Dallapiccola and Giuseppe Tartini were born, some 300 years apart, in nearby towns on peninsula of Istria, a region that takes great pride in its regional favorite sons, in part because it national identity has been more fluid. Istria was controlled by Venice in Tartini’s time, Austria-Hungary at the time of Dallapiccola’s birth, and has been divided between Croatia, Slovenia, and Italy since the breakup of Yugoslavia,  Giuseppe Tartini’s memory and work endure in Istria to this day, and is not unlikely that Dallapiccola had childhood memories of Tartini's music.

It was, however, violinist Sandro Materassi who encouraged Dallapiccola to reimagine Tartini’s Baroque violin sonatas (he wrote over 100 of them) as modern serialist works.  Materassi supploed Dallapiccola with copies of many of Tartini's compositions.  Dallapiccola proceeded to manipulate Tartini's diatonic themes into tone rows while preserving the emotional character, style, and instrumental color of Tartini's original works.The success of an earlier Tartiniana (1951) that led, five years later, to Tartiniana Seconda.  The result is an accomplished work that fuses the Baroque with modern contrapuntal sensibilities.

The first movement (Pastoral) opens with a sad and lyrical theme that intertwines with portions of itself.  The second movement features virtuosic violin techniques that Tartini, an acclaimed violinist who sought to dazzle audiences with technically demanding ornamentation, including double stop trills that remain difficult even for modern violinists.  The rhythmic second movement, Bourree, includes a full complement of Baroque ornamentation on the violin.  Tone row-style manipulations of the theme grow ever more complicated in the third movement (Presto leggierissimo), but the movement still scampers and frolics.  The final movement ("Variations") stretches the limits of serialist thematic manipulation by counterposing different variations from Tartini's Sonata in A minor against each other.  


Gabriel Fauré (1845-1924)

Piano Quartet No. 1 in C minor, Op. 15 (1883)

Gabriel Fauré, considered by many to be the most influential French composer of the late 19th and early 20th century, is sometimes compared with his German contemporary, Johannes Brahms.  The comparison is apt at several levels. Both wrote successfully in a wide range of musical genres. Both produced large numbers of popular songs. Both are particularly well known for choral works (especially their frequently performed Requiems).  And the piano quartets each composed are cornerstones of the chamber music repertoire.
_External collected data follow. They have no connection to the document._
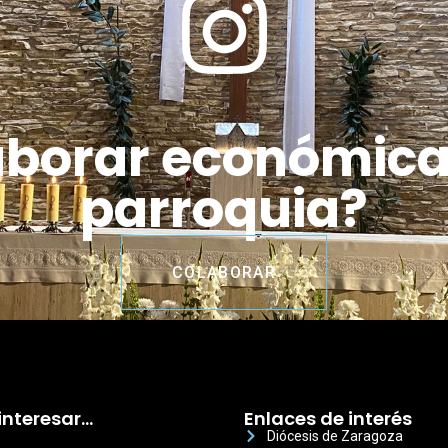
aborar económic
parroquia?
COLABORAR
interesar…
Enlaces de interés
Diócesis de Zaragoza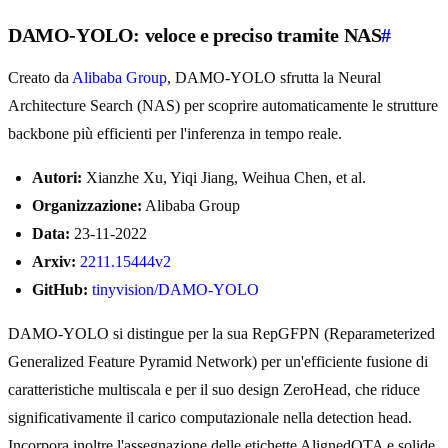
DAMO-YOLO: veloce e preciso tramite NAS
#
Creato da
Alibaba Group
, DAMO-YOLO sfrutta la Neural
Architecture Search (NAS) per scoprire automaticamente le strutture
backbone più efficienti per l'inferenza in tempo reale.
Autori:
Xianzhe Xu, Yiqi Jiang, Weihua Chen, et al.
Organizzazione:
Alibaba Group
Data:
23-11-2022
Arxiv:
2211.15444v2
GitHub:
tinyvision/DAMO-YOLO
DAMO-YOLO si distingue per la sua RepGFPN (Reparameterized
Generalized Feature Pyramid Network) per un'efficiente fusione di
caratteristiche multiscala e per il suo design ZeroHead, che riduce
significativamente il carico computazionale nella detection head.
Incorpora inoltre l'assegnazione delle etichette AlignedOTA e solide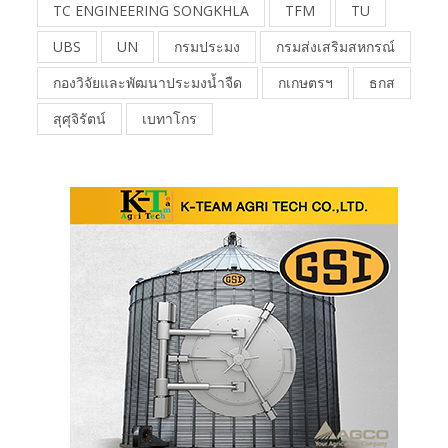
TC ENGINEERING SONGKHLA
TFM
TU
UBS
UN
กรมประมง
กรมส่งเสริมสหกรณ์
กองวิจัยและพัฒนาประมงน้ำจืด
กเกษตรฯ
ธกส
สุศุจิรัตน์
เบทาโกร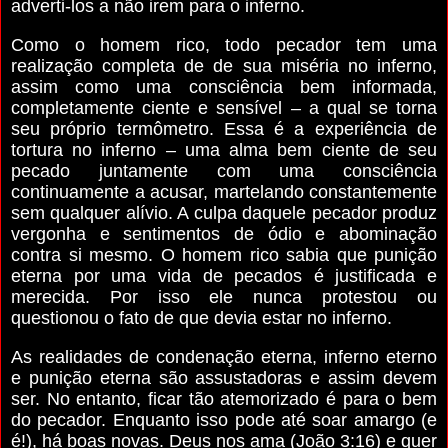
adverti-los a não irem para o inferno.
Como o homem rico, todo pecador tem uma
realização completa de de sua miséria no inferno,
assim como uma consciência bem informada,
completamente ciente e sensível – a qual se torna
seu próprio termômetro. Essa é a experiência de
tortura no inferno – uma alma bem ciente de seu
pecado juntamente com uma consciência
continuamente a acusar, martelando constantemente
sem qualquer alívio. A culpa daquele pecador produz
vergonha e sentimentos de ódio e abominação
contra si mesmo. O homem rico sabia que punição
eterna por uma vida de pecados é justificada e
merecida. Por isso ele nunca protestou ou
questionou o fato de que devia estar no inferno.
As realidades de condenação eterna, inferno eterno
e punição eterna são assustadoras e assim devem
ser. No entanto, ficar tão atemorizado é para o bem
do pecador. Enquanto isso pode até soar amargo (e
é!), há boas novas. Deus nos ama (João 3:16) e quer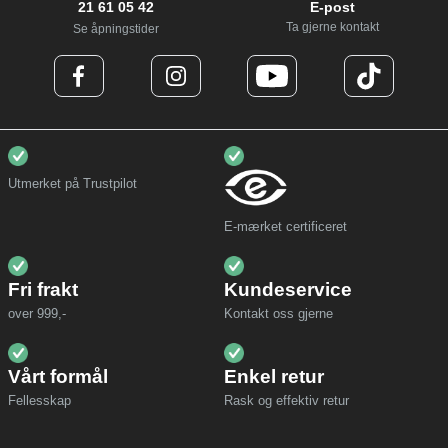
21 61 05 42
E-post
Ta gjerne kontakt
Se åpningstider
Utmerket på Trustpilot
E-mærket certificeret
Fri frakt
Kundeservice
over 999,-
Kontakt oss gjerne
Vårt formål
Enkel retur
Fellesskap
Rask og effektiv retur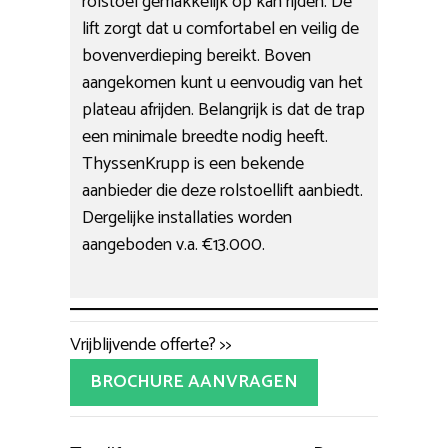
rolstoel gemakkelijk op kan rijden. De
lift zorgt dat u comfortabel en veilig de
bovenverdieping bereikt. Boven
aangekomen kunt u eenvoudig van het
plateau afrijden. Belangrijk is dat de trap
een minimale breedte nodig heeft.
ThyssenKrupp is een bekende
aanbieder die deze rolstoellift aanbiedt.
Dergelijke installaties worden
aangeboden v.a. €13.000.
Vrijblijvende offerte? >>
BROCHURE AANVRAGEN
As was the case when Shostakovich wrote his cello sonata (described above), this quartet is written against the background of love’s turmoil.  Fauré started work on the C minor Piano Quartet in 1876, in the midst of his five year quest to win the heart of Marianne Viardot. He didn’t finish the work until 1879.  In 1877 they became engaged, but Marianne broke it off within four months. It is generally held that the distress of the broken engagement strongly informs the superb third movement, Adagio.  

Fauré extensively revised this quartet, especially the 4th movement, four years after its completion in 1879 and initial performance on February 14, 1880.  It is the 1883 version that will be performed today.

The first movement, Allegro molto moderato, contrasts a vigorous melody with a delicate theme in E♭ major (later C major) with lightly stressed off-beats.  The movement is both lively and dignified, with florid piano writing. In the second movement, Scherzo, Allegro vivo, Fauré, who generally eschews brilliant instrumental display, delivers a rare virtuoso piece.  At different points the strings play pizzicato and are muted, yet the whole movement sparkles. The scherzos contrast principal themes in E♭ major and G minor. The central trio is in B♭ major.

Fauré works through the grief of unrequited love In the superb Adagio third movement.  It starts in C minor with a sad air of tragedy, but later warms to an A♭ major central theme before returning to C minor as it echos of the movements tragic opening.  Optimism returns as the finale, Allegro molto, contrasts the driving rhythms in the piano with soaring melodies that leads to a joyous coda. An initial C minor theme that recalls themes in prior movements contracts against a tonally ambiguous theme primarily in E♭ major.  The themes come together in C major to conclude the piece.